Fix A — patch schedule_batch.py:1646 to skip the malformed req before asserting. It's the minimal-blast-radius change and matches the apparent intent of the correction (graceful handling of the degenerate state).

Concretely:

# Just before the assertion at line ~1646
if req.extend_input_len == 0:
    # The streaming-session correction zeroed extend_input_len because
    # prefix_indices already covers fill_ids. Skip this req from the
    # extend batch — its KV is already committed; nothing to compute.
    skip_indices.append(i)
    continue

Then the caller of prepare_for_extend needs to handle skipped requests (return them to the decode queue without an extend pass).

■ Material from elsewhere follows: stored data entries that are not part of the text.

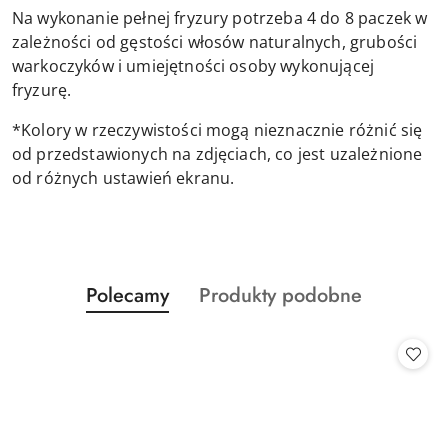
Na wykonanie pełnej fryzury potrzeba 4 do 8 paczek w
zależności od gęstości włosów naturalnych, grubości
warkoczyków i umiejętności osoby wykonującej
fryzurę.
*Kolory w rzeczywistości mogą nieznacznie różnić się
od przedstawionych na zdjęciach, co jest uzależnione
od różnych ustawień ekranu.
Produkty
Produkty
Polecamy
Produkty podobne
Pomiń karuzelę produktów
o
o
statusie:
statusie:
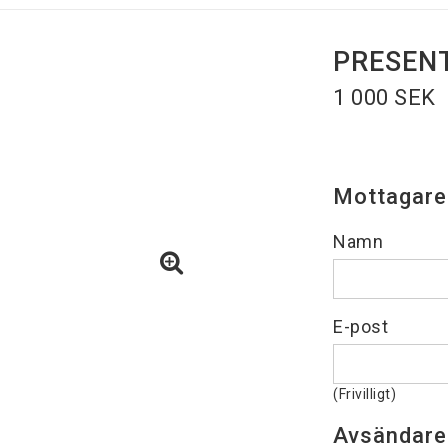
PRESENT
1 000 SEK
Mottagare
Namn
E-post
(Frivilligt)
Avsändare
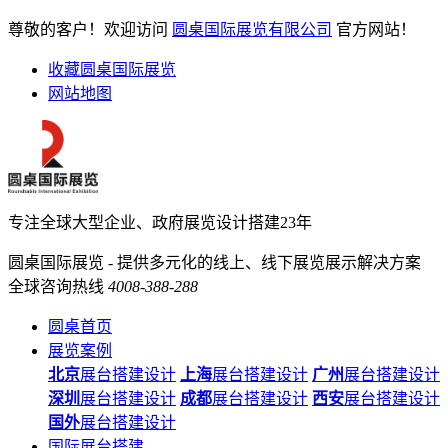
尊敬的客户！欢迎访问
圆桌国际展览有限公司
官方网站！
收藏圆桌国际展览
网站地图
专注全球大型企业、政府展览设计搭建23年
圆桌国际展览 - 提供多元化的线上、线下展览展示解决方案
全球咨询热线
4008-388-288
圆桌首页
展览案例
北京
展台搭建设计
上海
展台搭建设计
广州
展台搭建设计
深圳
展台搭建设计
成都
展台搭建设计
西安
展台搭建设计
国外
展台搭建设计
国际展台搭建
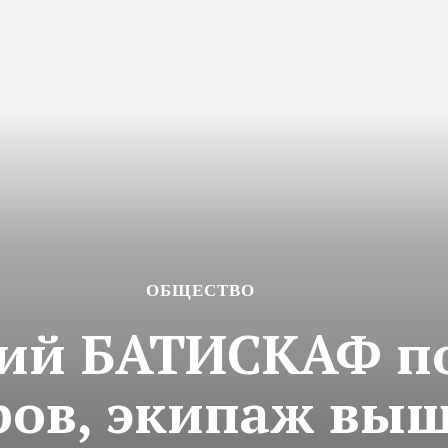
ОБЩЕСТВО
кий БАТИСКАФ п
ров, экипаж выш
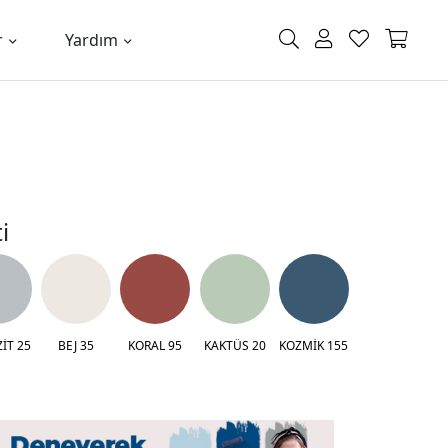
r
Yardım
i
İT 25
BEJ 35
KORAL 95
KAKTÜS 20
KOZMİK 155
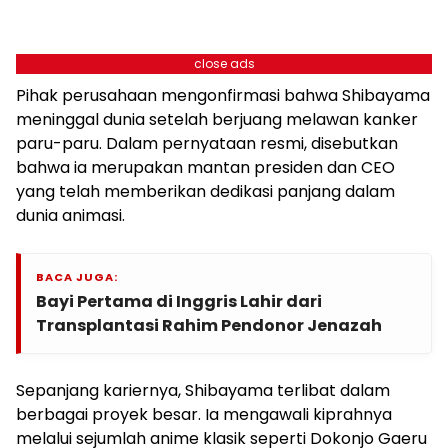
close ads
Pihak perusahaan mengonfirmasi bahwa Shibayama
meninggal dunia setelah berjuang melawan kanker
paru-paru. Dalam pernyataan resmi, disebutkan
bahwa ia merupakan mantan presiden dan CEO
yang telah memberikan dedikasi panjang dalam
dunia animasi.
BACA JUGA:
Bayi Pertama di Inggris Lahir dari
Transplantasi Rahim Pendonor Jenazah
Sepanjang kariernya, Shibayama terlibat dalam
berbagai proyek besar. Ia mengawali kiprahnya
melalui sejumlah anime klasik seperti Dokonjo Gaeru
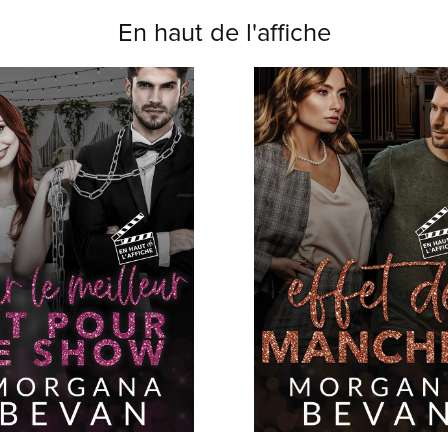
En haut de l'affiche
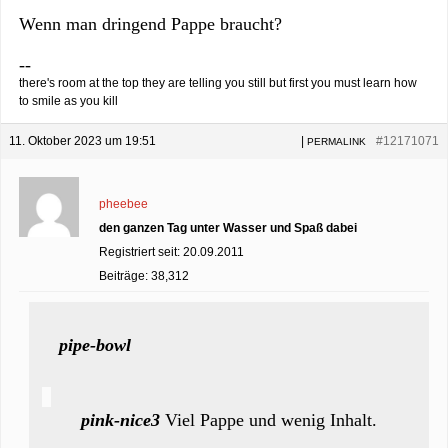
Wenn man dringend Pappe braucht?
--
there's room at the top they are telling you still but first you must learn how
to smile as you kill
11. Oktober 2023 um 19:51
|
#12171071
PERMALINK
pheebee
den ganzen Tag unter Wasser und Spaß dabei
Registriert seit: 20.09.2011
Beiträge: 38,312
pipe-bowl
pink-nice3
Viel Pappe und wenig Inhalt.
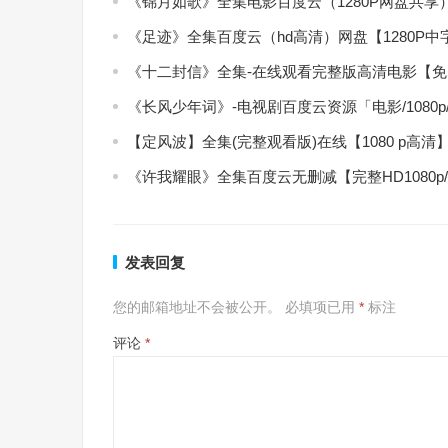
《锦月如歌》全集电影百度云（1280P网盘共享
《足迹》全集百度云（hd高清）网盘【1280P
《十二封信》全集-在线观看完整版高清电影【
《长风少年词》-电视剧百度云资源「电影/1080
【定风波】全集(完整观看版)在线【1080 p高清
《许我耀眼》全集百度云无删减【完整HD1080p
发表回复
您的邮箱地址不会被公开。
必填项已用
*
标注
评论
*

Avoid Fix D/E — D doesn't address the root cause (the failing session didn't migrate), and E loses the entire reason we're running this experiment.


4. Decision points for review

# Question Default if no answer
D1 Implement Fix A (vendor patch to skip zero-extend-len reqs)? Yes
D2 Re-run E3 with same K=200, same subset, after the fix? Yes
D3 Add a structural log entry every time the correction fires so we can track its frequency? Recommended
D4 File this as a separate feat(sglang) commit on the branch so the patch and the failure case it fixes are traceable? Yes

5. What this tells us about KVC v2 maturity

The load-floor bonus's first real exposure to the production codepath uncovered an existing patch bug that was masked by E2's failure cascade. This is good news: the failure cascade in E2 was hiding another layer of breakage. Without rebalancing, sessions cap-out → cascade → never run long enough to commit deep prefixes → never hit the streaming-session correction → never crash. With rebalancing, sessions DO commit deep prefixes → trigger the correction → crash.

Each fix tends to expose the next-shallowest bug. This is expected for a stack of ~6 interacting subsystems (kv-aware policy, KVC admission, session_aware_cache, streaming session, mooncake transfer, prefill batch prep). The path forward is to keep patching, re-running, and pushing the failure boundary out.